* JOB
Using the data below, copy each line that includes the word "cuando".

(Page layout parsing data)
--
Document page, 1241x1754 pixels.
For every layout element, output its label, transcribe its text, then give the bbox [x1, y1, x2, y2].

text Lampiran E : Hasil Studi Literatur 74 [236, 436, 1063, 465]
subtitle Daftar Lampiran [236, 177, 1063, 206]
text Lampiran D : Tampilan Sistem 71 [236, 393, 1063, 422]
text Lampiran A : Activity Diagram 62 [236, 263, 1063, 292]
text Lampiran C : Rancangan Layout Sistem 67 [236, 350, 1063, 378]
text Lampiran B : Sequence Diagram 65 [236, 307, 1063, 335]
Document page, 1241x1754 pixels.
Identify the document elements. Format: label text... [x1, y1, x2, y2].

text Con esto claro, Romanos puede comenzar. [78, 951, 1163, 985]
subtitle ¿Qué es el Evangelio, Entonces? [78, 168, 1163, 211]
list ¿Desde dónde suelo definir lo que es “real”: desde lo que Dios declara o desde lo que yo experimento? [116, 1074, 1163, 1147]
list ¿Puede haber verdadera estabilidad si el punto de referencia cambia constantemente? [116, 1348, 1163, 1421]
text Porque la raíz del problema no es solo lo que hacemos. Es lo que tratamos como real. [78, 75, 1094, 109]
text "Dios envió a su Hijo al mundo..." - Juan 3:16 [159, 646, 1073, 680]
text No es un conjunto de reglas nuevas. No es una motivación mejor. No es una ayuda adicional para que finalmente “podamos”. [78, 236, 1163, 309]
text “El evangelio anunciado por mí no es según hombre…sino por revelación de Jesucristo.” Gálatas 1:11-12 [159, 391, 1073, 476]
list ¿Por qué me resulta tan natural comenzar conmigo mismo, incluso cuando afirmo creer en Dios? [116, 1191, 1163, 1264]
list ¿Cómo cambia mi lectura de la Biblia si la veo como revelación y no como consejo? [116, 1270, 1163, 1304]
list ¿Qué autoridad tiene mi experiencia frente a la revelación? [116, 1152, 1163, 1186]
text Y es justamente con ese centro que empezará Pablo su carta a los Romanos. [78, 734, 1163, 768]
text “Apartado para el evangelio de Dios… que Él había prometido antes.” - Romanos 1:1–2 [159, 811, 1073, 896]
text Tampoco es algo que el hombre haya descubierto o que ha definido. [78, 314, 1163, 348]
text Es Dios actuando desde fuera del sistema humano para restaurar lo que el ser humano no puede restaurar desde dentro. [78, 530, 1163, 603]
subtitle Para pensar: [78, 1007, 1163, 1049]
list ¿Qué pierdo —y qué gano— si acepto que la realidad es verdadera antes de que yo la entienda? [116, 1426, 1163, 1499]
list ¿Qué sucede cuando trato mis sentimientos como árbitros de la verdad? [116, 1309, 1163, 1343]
--
* EXERCISE RESPONSE
list ¿Por qué me resulta tan natural comenzar conmigo mismo, incluso cuando afirmo creer en Dios? [116, 1191, 1163, 1264]
list ¿Qué sucede cuando trato mis sentimientos como árbitros de la verdad? [116, 1309, 1163, 1343]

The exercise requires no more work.